Por fin nos hemos enfrentado a los liberales en una guerra contra el fundamentalismo, y no queremos luchar contra ella. Ellos, salvo que les permitiría estar del mismo lado que los Estados Unidos.
Cuando yo era un joven que crecía en Dakota del Sur, nunca se refirió a la deuda nacional, siempre se habló de la deuda de guerra, ya que surgió de la Primera Guerra Mundial.
Hay una fuerte tendencia en los Estados Unidos a cerrar filas en torno a la bandera y sus tropas, sin importar lo equivocado que esté la guerra.
Yo no planeo basar mi campaña principalmente en la oposición a la guerra en el Golfo Pérsico.
¿Alguna vez has pensado que la guerra es una casa de locos y que todos en ella son pacientes?
El conflicto árabe-israelí es en muchos aspectos un conflicto sobre el estado: es una guerra entre dos pueblos que se sienten profundamente humillados por el otro, que quieren que el otro los respete.
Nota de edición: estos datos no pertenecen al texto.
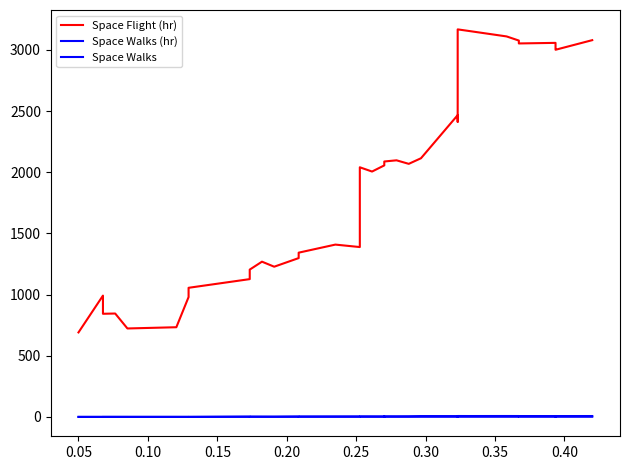

Reading right to left, list all the values displayed in this chart.

Space Flight (hr): 3079.3	3000.8	3011.8	3057.2	3052.4	3076.1	3109.8	3153.1	3167.4	2851.5	2412.0	2461.3	2466.4	2114.1	2068.3	2097.2	2087.6	2068.7	2055.7	2005.4	2040.2	1388.2	1408.3	1342.4	1298.0	1227.7	1268.7	1203.9	1126.1	1055.2	979.4	733.0	722.8	845.0	842.9	991.4	690.5
Space Walks (hr): 7.1	7.0	7.1	6.9	7.0	7.2	7.3	7.1	7.3	6.2	6.2	6.4	6.6	6.8	5.2	4.9	5.1	4.2	4.3	4.5	4.7	4.2	4.0	3.6	3.8	2.3	2.5	2.6	2.8	0.2	0.2	0.2	0.2	0.3	0.3	0.0	0.0
Space Walks: 1.2	1.1	1.2	1.1	1.1	1.2	1.2	1.2	1.2	1.0	1.0	1.0	1.1	1.1	0.9	0.8	0.8	0.7	0.7	0.8	0.8	0.7	0.7	0.6	0.6	0.4	0.4	0.5	0.5	0.1	0.1	0.1	0.1	0.1	0.2	0.0	0.0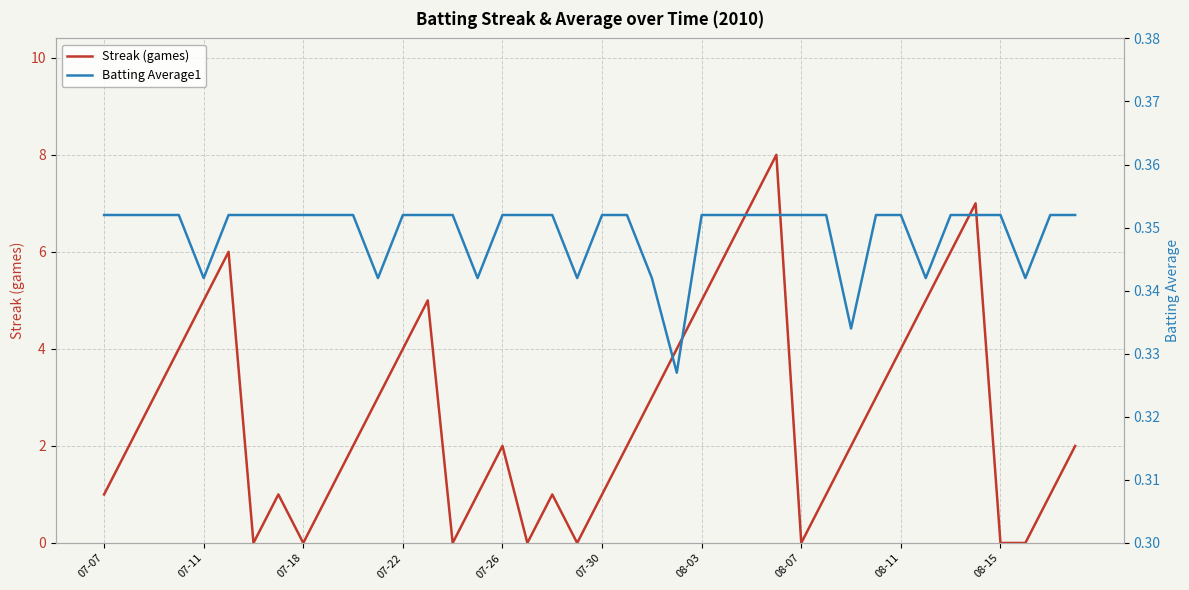

The value of Streak (games) at 07-07 is 1. True or false?

True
Las batallas por la situación pueden ser aún más difíciles de resolver que las relacionadas con la tierra, el agua o el petróleo.
La guerra es el dominio de esfuerzo físico y el sufrimiento.
¿Sabes lo que es un soldado, joven? Es el muchacho que hace posible que la gente civilizada desprecie la guerra.
Las hormigas son tan parecidas a los seres humanos que resulta una vergüenza. Ellos cultivan hongos, aumentan los pulgones como ganado, lanzan ejércitos a la guerra, usan aerosoles químicos para alarmar y confundir a los enemigos, capturan esclavos, participan en el trabajo infantil y en el intercambio constante de información. Hacen todo esto sin ver televisión.
La Segunda Guerra Mundial, la bomba atómica, la Guerra Fría, hacen que sea difícil para los estadounidenses mantener su optimismo.
Nuevos términos utilizados, como 'operación de contingencia en el extranjero', en lugar de la palabra 'guerra' - que refleja una visión del mundo que está fuera de contacto con el enemigo al que nos enfrentamos. No podemos girar nuestra forma de salir de esta amenaza.
La guerra es la forma de conflicto socio-político más grave entre dos o más grupos humanos. Es quizá una de las más antiguas de todas las relaciones internacionales, aunque se convierte en un fenómeno particular con el comienzo de las civilizaciones.